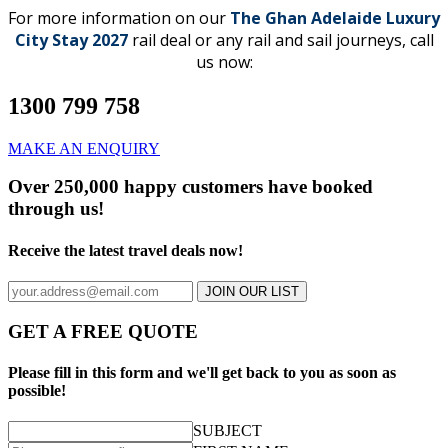
For more information on our
The Ghan Adelaide Luxury
City Stay 2027
rail deal or any rail and sail journeys, call
us now:
1300 799 758
MAKE AN ENQUIRY
Over 250,000 happy customers have booked
through us!
Receive the latest travel deals now!
JOIN OUR LIST
GET A FREE QUOTE
Please fill in this form and we'll get back to you as soon as
possible!
SUBJECT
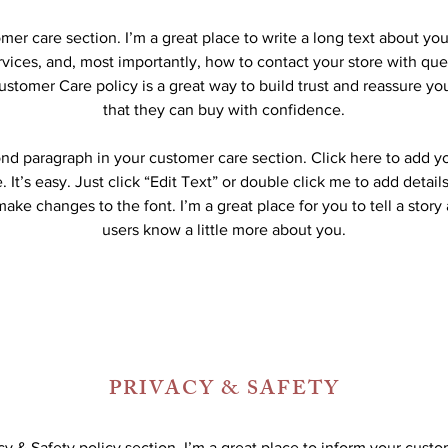
omer care section. I’m a great place to write a long text about y
vices, and, most importantly, how to contact your store with que
ustomer Care policy is a great way to build trust and reassure y
that they can buy with confidence.
ond paragraph in your customer care section. Click here to add y
 It’s easy. Just click “Edit Text” or double click me to add detail
ake changes to the font. I’m a great place for you to tell a story
users know a little more about you.
PRIVACY & SAFETY
acy & Safety policy section. I’m a great place to inform your cust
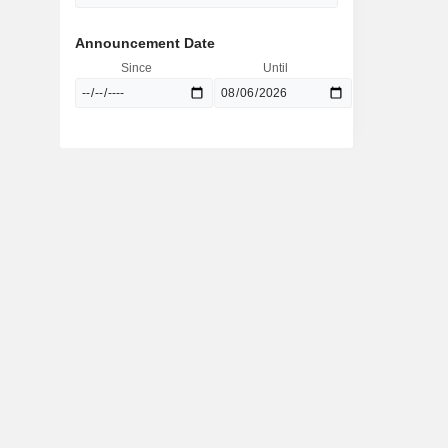
Announcement Date
Since
Until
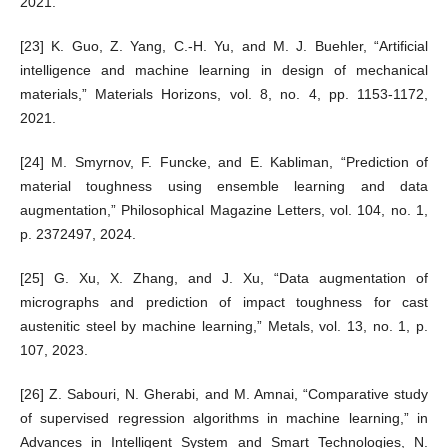
2021.
[23] K. Guo, Z. Yang, C.-H. Yu, and M. J. Buehler, “Artificial
intelligence and machine learning in design of mechanical
materials,” Materials Horizons, vol. 8, no. 4, pp. 1153-1172,
2021.
[24] M. Smyrnov, F. Funcke, and E. Kabliman, “Prediction of
material toughness using ensemble learning and data
augmentation,” Philosophical Magazine Letters, vol. 104, no. 1,
p. 2372497, 2024.
[25] G. Xu, X. Zhang, and J. Xu, “Data augmentation of
micrographs and prediction of impact toughness for cast
austenitic steel by machine learning,” Metals, vol. 13, no. 1, p.
107, 2023.
[26] Z. Sabouri, N. Gherabi, and M. Amnai, “Comparative study
of supervised regression algorithms in machine learning,” in
Advances in Intelligent System and Smart Technologies, N.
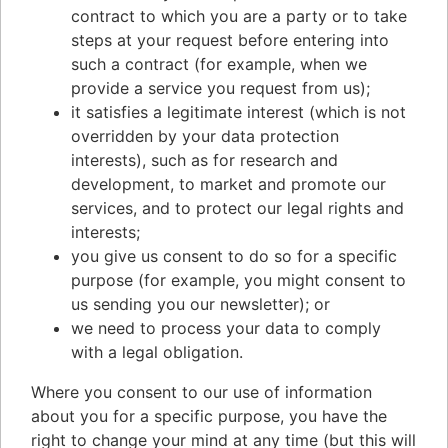
contract to which you are a party or to take
steps at your request before entering into
such a contract (for example, when we
provide a service you request from us);
it satisfies a legitimate interest (which is not
overridden by your data protection
interests), such as for research and
development, to market and promote our
services, and to protect our legal rights and
interests;
you give us consent to do so for a specific
purpose (for example, you might consent to
us sending you our newsletter); or
we need to process your data to comply
with a legal obligation.
Where you consent to our use of information
about you for a specific purpose, you have the
right to change your mind at any time (but this will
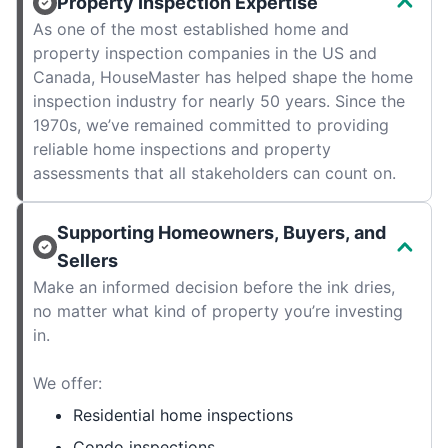
Property Inspection Expertise
As one of the most established home and
property inspection companies in the US and
Canada, HouseMaster has helped shape the home
inspection industry for nearly 50 years. Since the
1970s, we’ve remained committed to providing
reliable home inspections and property
assessments that all stakeholders can count on.
Supporting Homeowners, Buyers, and
Sellers
Make an informed decision before the ink dries,
no matter what kind of property you’re investing
in.
We offer:
Residential home inspections
Condo inspections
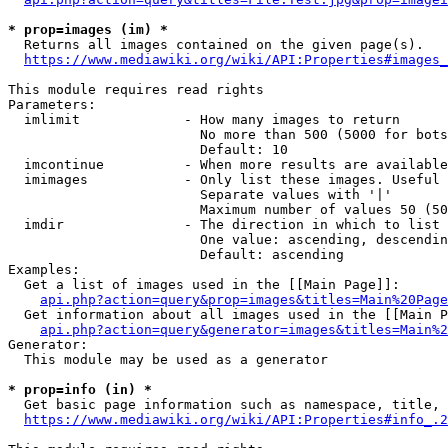
* prop=images (im) *
  Returns all images contained on the given page(s).

https://www.mediawiki.org/wiki/API:Properties#images_
This module requires read rights

Parameters:

  imlimit             - How many images to return

                        No more than 500 (5000 for bots
                        Default: 10

  imcontinue          - When more results are available
  imimages            - Only list these images. Useful 
                        Separate values with '|'

                        Maximum number of values 50 (50
  imdir               - The direction in which to list

                        One value: ascending, descendin
                        Default: ascending

Examples:

  Get a list of images used in the [[Main Page]]:

api.php?action=query&prop=images&titles=Main%20Page
  Get information about all images used in the [[Main P
api.php?action=query&generator=images&titles=Main%2
Generator:

  This module may be used as a generator

* prop=info (in) *
  Get basic page information such as namespace, title, 
https://www.mediawiki.org/wiki/API:Properties#info_.2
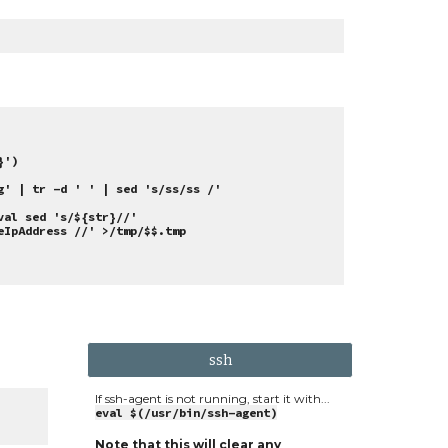
}')
g' | tr -d ' ' | sed 's/ss/ss /'
val sed 's/${str}//'
eIpAddress //' >/tmp/$$.tmp
ssh
If ssh-agent is not running, start it with...
eval $(/usr/bin/ssh-agent)
Note that this will clear any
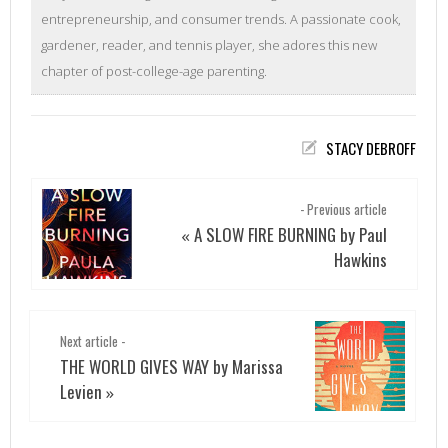
entrepreneurship, and consumer trends. A passionate cook,
gardener, reader, and tennis player, she adores this new
chapter of post-college-age parenting.
STACY DEBROFF
- Previous article
A SLOW FIRE BURNING by Paul
«
Hawkins
Next article -
THE WORLD GIVES WAY by Marissa
Levien
»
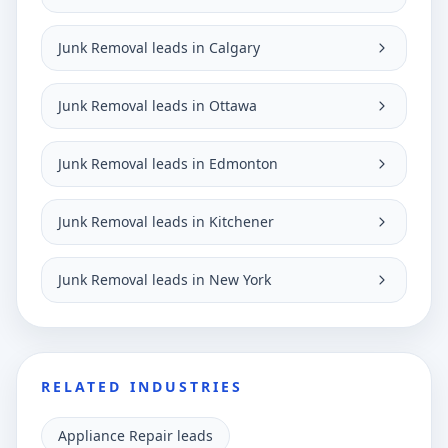
Junk Removal leads in Calgary
Junk Removal leads in Ottawa
Junk Removal leads in Edmonton
Junk Removal leads in Kitchener
Junk Removal leads in New York
RELATED INDUSTRIES
Appliance Repair leads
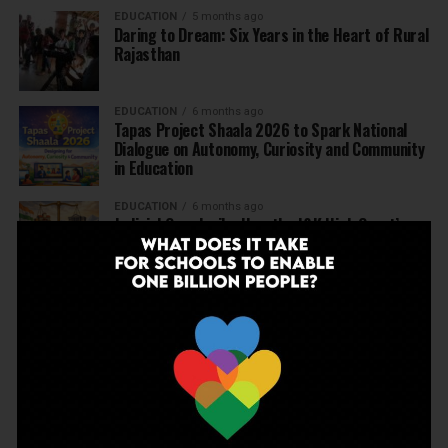
EDUCATION
5 months ago
Daring to Dream: Six Years in the Heart of Rural
Rajasthan
EDUCATION
6 months ago
Tapas Project Shaala 2026 to Spark National
Dialogue on Autonomy, Curiosity and Community
in Education
EDUCATION
6 months ago
Judicial Guardrails: How the J&K High Court’s
Fee Regulation Verdict Redraws the Rules for
Private Schools
EDUCATION
6 months ago
Supreme Court’s Landmark Judgment for
Schools: Menstrual Health is a Fundamental
Right
EDUCATION
6 months ago
Beyond the First Bell: 5 Key Takeaways for
School Leaders from Economic Survey 2025–26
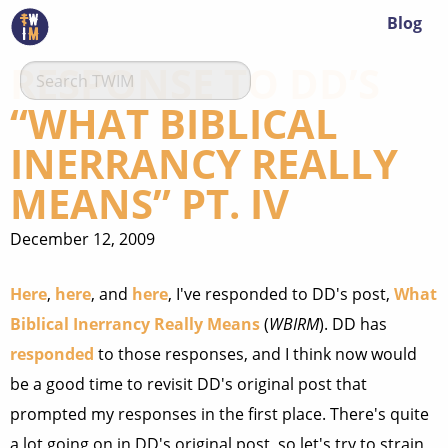
Blog
RESPONSE TO DD’S
“WHAT BIBLICAL
INERRANCY REALLY
MEANS” PT. IV
December 12, 2009
Here
,
here
, and
here
, I've responded to DD's post,
What
Biblical Inerrancy Really Means
(
WBIRM
). DD has
responded
to those responses, and I think now would
be a good time to revisit DD's original post that
prompted my responses in the first place. There's quite
a lot going on in DD's original post, so let's try to strain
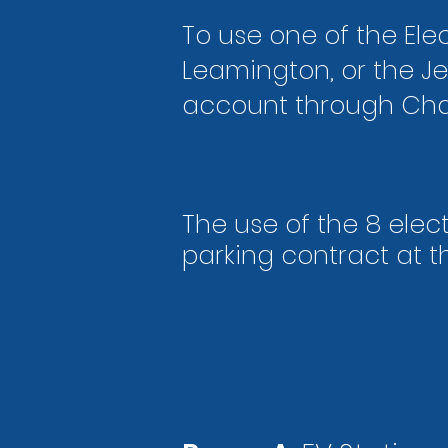
To use one of the Elec
Leamington, or the Je
account through Cha
The use of the 8 elect
parking contract
at t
== == ==
ASSIGNMENT: Word for word, write out the lines above running from the one with "Fee Regulation Verdict Redraws the Rules for" up to and including the one with "account through Cha". Drop any picture.

RESPONSE:
Fee Regulation Verdict Redraws the Rules for
Private Schools
EDUCATION
6 months ago
Supreme Court’s Landmark Judgment for
Schools: Menstrual Health is a Fundamental
Right
EDUCATION
6 months ago
Beyond the First Bell: 5 Key Takeaways for
School Leaders from Economic Survey 2025–26
Blog
RESPONSE TO DD’S
“WHAT BIBLICAL
INERRANCY REALLY
MEANS” PT. IV
December 12, 2009
Here
,
here
, and
here
, I've responded to DD's post,
What
Biblical Inerrancy Really Means
(
WBIRM
). DD has
responded
to those responses, and I think now would
be a good time to revisit DD's original post that
prompted my responses in the first place. There's quite
a lot going on in DD's original post, so let's try to strain
To use one of the Elec
Leamington, or the Je
account through Cha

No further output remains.